An annular solar eclipse is set to cross North, Central and South America on Saturday, Oct. 14. It will be visible in parts of the United States, Mexico, and many countries in Central and South America. In the U.S., the annular solar eclipse will begin in Oregon at 9:13 a.m. PDT and end in Texas at 12:03 p.m. CDT.
A solar eclipse occurs when the moon’s orbit aligns in such a way that the moon passes between the Earth and the sun, casting a shadow that blocks sunlight. The moon fully obscures the sun in a total eclipse; however, this upcoming event is an annular eclipse, where a ring of the sun remains visible (see the NASA map below).
The eclipse will be only partial in Eden Prairie, with about 46% coverage. The ability to view the eclipse will depend on weather conditions. The eclipse will start to be viewable in Eden Prairie at 10:29 a.m. on Oct. 14, reach its peak magnitude at 11:48 a.m., and end at 1:11 p.m.
Warning: Ensure safe viewing
The eclipse should only be viewed through safe solar eclipse glasses or a safe handheld viewer. It should never be viewed with the naked eye or with regular sunglasses. Only use solar viewers that meet the ISO 12312-2 standard. Using anything other than a safe viewer meeting this standard can cause irreparable damage to your vision. These safe viewers are thousands of times darker than regular sunglasses.
Before people understood this astronomical phenomenon, their attempts to explain it led to many interesting myths. Here are some of those myths, courtesy of timeanddate.com.
In Vietnam, it was believed a giant frog devoured the Sun during a solar eclipse, while Norse cultures blamed wolves. Ancient China attributed the phenomenon to a celestial dragon lunching on the sun. In fact, the Chinese word for an eclipse, chih or shih, means “to eat.” According to ancient Hindu mythology, the deity Rahu was beheaded by the gods for capturing and drinking Amrita, the gods’ nectar. Rahu’s head flies off into the sky, swallows the sun, and causes an eclipse. Korean folklore offers another explanation, suggesting mythical dogs are trying to steal the sun during an eclipse.
In Native American culture, the Pomo, an indigenous group of people who live in the northwestern United States, tell a story of a bear who started a fight with the sun and took a bite out of it. In fact, the Pomo name for a solar eclipse is “Sun got bit by a bear.” The Tewa tribe in New Mexico believed a solar eclipse signaled an angry sun, which left the skies to go to its house in the underworld.
The ancient Greeks believed that a solar eclipse was a sign of the gods’ anger and that it portended disasters and destruction.
Twin Cities eclipse events
According to information reported in the Minneapolis Star Tribune on Oct. 9, there will be several Twin Cities eclipse events on Saturday.
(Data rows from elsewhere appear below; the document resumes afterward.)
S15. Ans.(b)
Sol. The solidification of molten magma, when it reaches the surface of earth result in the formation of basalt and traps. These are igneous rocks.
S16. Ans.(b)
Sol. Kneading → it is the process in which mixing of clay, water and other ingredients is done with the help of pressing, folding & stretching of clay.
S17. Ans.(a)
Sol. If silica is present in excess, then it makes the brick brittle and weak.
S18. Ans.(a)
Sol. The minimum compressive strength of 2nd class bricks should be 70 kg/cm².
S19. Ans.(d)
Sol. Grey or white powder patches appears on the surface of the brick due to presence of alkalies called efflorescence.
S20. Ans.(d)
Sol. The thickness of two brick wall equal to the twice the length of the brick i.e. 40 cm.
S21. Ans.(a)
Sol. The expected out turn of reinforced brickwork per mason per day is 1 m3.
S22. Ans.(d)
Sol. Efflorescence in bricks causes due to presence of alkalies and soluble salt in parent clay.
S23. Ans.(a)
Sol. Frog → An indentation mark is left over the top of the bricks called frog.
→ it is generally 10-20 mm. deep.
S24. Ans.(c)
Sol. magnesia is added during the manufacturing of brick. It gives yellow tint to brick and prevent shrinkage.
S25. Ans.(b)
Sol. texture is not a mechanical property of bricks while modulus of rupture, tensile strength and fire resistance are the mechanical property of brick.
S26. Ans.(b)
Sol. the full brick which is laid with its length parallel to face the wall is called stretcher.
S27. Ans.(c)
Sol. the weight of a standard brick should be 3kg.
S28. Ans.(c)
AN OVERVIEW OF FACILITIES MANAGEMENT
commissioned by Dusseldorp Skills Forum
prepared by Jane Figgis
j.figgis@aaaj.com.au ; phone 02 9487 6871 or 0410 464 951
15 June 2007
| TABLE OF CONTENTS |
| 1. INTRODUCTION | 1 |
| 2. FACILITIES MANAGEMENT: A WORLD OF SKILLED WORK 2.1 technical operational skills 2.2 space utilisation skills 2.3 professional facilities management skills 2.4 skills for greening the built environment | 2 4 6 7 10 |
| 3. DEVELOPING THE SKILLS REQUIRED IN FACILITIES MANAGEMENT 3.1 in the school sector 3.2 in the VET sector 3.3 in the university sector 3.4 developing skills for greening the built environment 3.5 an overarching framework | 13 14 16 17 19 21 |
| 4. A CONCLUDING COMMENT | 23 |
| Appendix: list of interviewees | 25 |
The University of Minnesota Bell Museum offers events and activities inside its building and several free activities outside on the St. Paul Campus at 2088 W. Larpenteur Ave., Falcon Heights.
At Commons Park, 6249 NE 7th St., Fridley, a local NASA/Jet Propulsion Laboratory Solar System Ambassador will host a viewing event for the Muslim community, complete with an eclipse prayer (salatul Kusoof). Solar glasses will be available. Those interested should RSVP to the “2023 Solar Eclipse Viewing Event” on Eventbrite.
At 10:30 a.m. at Highland Park, 1627 N. 5th St., New Ulm, the New Ulm Public Library hosts retired WCCO radio meteorologist Mike Lynch for an Eclipse Watch Party. A limited number of eclipse glasses will be available. If skies are overcast, the presentation will move to the library. More details can be found at newulmmn.gov.
Between 10 a.m. and 2 p.m. at the Science Museum of Minnesota, 120 Kellogg Blvd., St. Paul, visitors will find eclipse-related interactive activities and demonstrations and several viewing options at the museum’s various outdoor spaces. The museum will have telescopes on hand and eclipse glasses for sale.
Between 10:30 a.m. and 1 p.m., staff at Wild River State Park will distribute solar glasses. 39797 Park Trail, Center City, Minnesota.